**Activity**.
Copy out all lines in the data below containing the string "pinky".
** Opening Dataset content block **
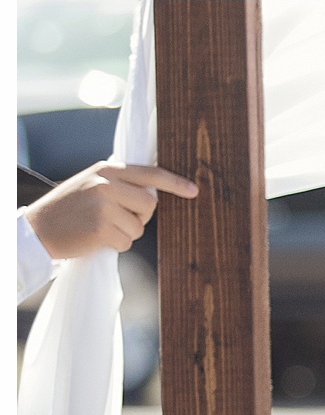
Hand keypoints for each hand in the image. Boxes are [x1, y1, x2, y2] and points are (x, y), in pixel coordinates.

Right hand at [26, 162, 197, 262]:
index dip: (174, 183)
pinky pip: (127, 243)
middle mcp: (107, 183)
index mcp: (107, 169)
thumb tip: (152, 194)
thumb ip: (119, 184)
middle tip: (117, 218)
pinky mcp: (102, 228)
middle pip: (150, 205)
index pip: (149, 173)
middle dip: (140, 217)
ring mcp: (105, 205)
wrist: (41, 226)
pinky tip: (96, 238)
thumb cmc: (70, 207)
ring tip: (101, 227)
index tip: (194, 190)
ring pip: (139, 228)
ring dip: (125, 233)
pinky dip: (115, 245)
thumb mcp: (92, 183)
** Closing Dataset content block **
**Solution to this problem**.
pinky pip: (127, 243)
pinky mcp: (102, 228)
pinky tip: (96, 238)
pinky dip: (115, 245)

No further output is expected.